IA x conteúdo de qualidade
O aumento da produção não significa qualidade. No jornalismo, isso é algo a se pensar.
Flávio Moreira destaca que, considerando que o Brasil é um país grande e que nem sempre as notícias chegam em todos os lugares, uma produção de menos qualidade feita com IA, mas que chegue em mais lugares, está cumprindo um papel que o jornalismo não conseguiu.
No entanto, há o lado contrário: “em locais onde o conteúdo é servido, a qualidade faz diferença”, afirma. Ele também lembra a importância de não ter apenas um “conteúdo commodity” para conquistar mercado.
Já para Pyr Marcondes, a questão não é necessariamente a qualidade. A IA está presente desde a produção até a edição, distribuição e comercialização. A questão é: o quanto os leitores conseguem perceber a diferença. Ele chama atenção para a importância de manter a qualidade mesmo usando inteligência artificial, com um processo de edição ou revisão refinado.
Ravache aproveitou para emendar uma questão em alta atualmente: devemos nos preocupar com a IA? Marcondes, que usa a tecnologia ativamente em seu dia a dia para produção de conteúdo, tem uma resposta ampla: depende. Para quem enxerga a IA como um bônus, ela pode ser boa, não um motivo de medo. Já quem não a vê assim, pode não sobreviver no mercado – e aí está o problema.
Depende quem tem medo e o quanto você está preparado. É inevitável, acho que temos todos que nos adaptar.
Pyr Marcondes

Inteligência artificial produz conteúdo original?
Ravache lembra que, com a inteligência artificial, o valor do produto muda. Estaria a IA produzindo conteúdo original?

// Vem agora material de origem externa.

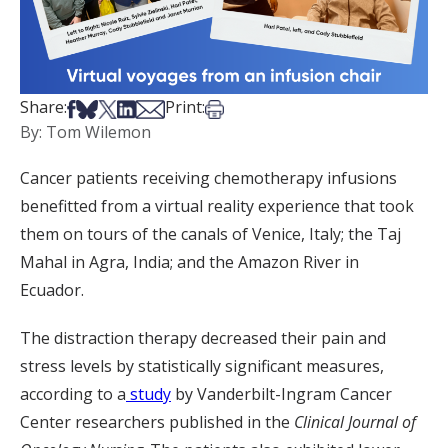
Share on Facebook
Share on Bsky
Share on X
Share on LinkedIn
Share via Email
Print this article
Share:
Print:
By: Tom Wilemon
Cancer patients receiving chemotherapy infusions
benefitted from a virtual reality experience that took
them on tours of the canals of Venice, Italy; the Taj
Mahal in Agra, India; and the Amazon River in
Ecuador.
The distraction therapy decreased their pain and
stress levels by statistically significant measures,
according to a
study
by Vanderbilt-Ingram Cancer
Center researchers published in the
Clinical Journal of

E isso é bom ou ruim?
Para Flávio Moreira, se os produtores treinarem a tecnologia para produzir conteúdo original a seu favor, chegará um momento que a máquina vai se retroalimentar e nada mais será original. Seria um paradoxo. Ele dá um exemplo: se o Google começar a oferecer um resultado pronto baseado em um site, mas sem necessidade do usuário clicar no link, o buscador estaria ‘matando’ o modelo de negócio do site. Porém, se o site ‘morrer’, o Google não terá mais conteúdo para exibir.

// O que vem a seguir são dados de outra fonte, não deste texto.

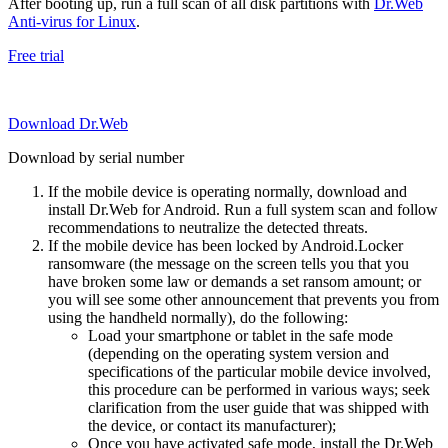
After booting up, run a full scan of all disk partitions with
Dr.Web
Anti-virus for Linux
.
Free trial
Download Dr.Web
Download by serial number
If the mobile device is operating normally, download and
install Dr.Web for Android. Run a full system scan and follow
recommendations to neutralize the detected threats.
If the mobile device has been locked by Android.Locker
ransomware (the message on the screen tells you that you
have broken some law or demands a set ransom amount; or
you will see some other announcement that prevents you from
using the handheld normally), do the following:
Load your smartphone or tablet in the safe mode
(depending on the operating system version and
specifications of the particular mobile device involved,
this procedure can be performed in various ways; seek
clarification from the user guide that was shipped with
the device, or contact its manufacturer);
Once you have activated safe mode, install the Dr.Web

Nesse sentido, Rafaela Lotto destaca a importância de um conteúdo autêntico, que dialogue com o público. No caso dos influenciadores, não adianta produzir mais, se o público não se sentir conectado.
O algoritmo vai servir aquilo que a audiência gosta de receber… que muitas vezes é o que dialoga com o público pela autenticidade. A cópia pela cópia, ou pela IA, não é original. Por que um vídeo funciona mais do que outro? Não ter cara de publicidade funciona muito melhor. A capacidade do criador de conteúdo é criar comunidade, algo que a IA não faz.
Rafaela Lotto
Ela também destaca a criatividade do criador brasileiro, algo que a IA não consegue alcançar. A vantagem da tecnologia é permitir exponenciar a criatividade.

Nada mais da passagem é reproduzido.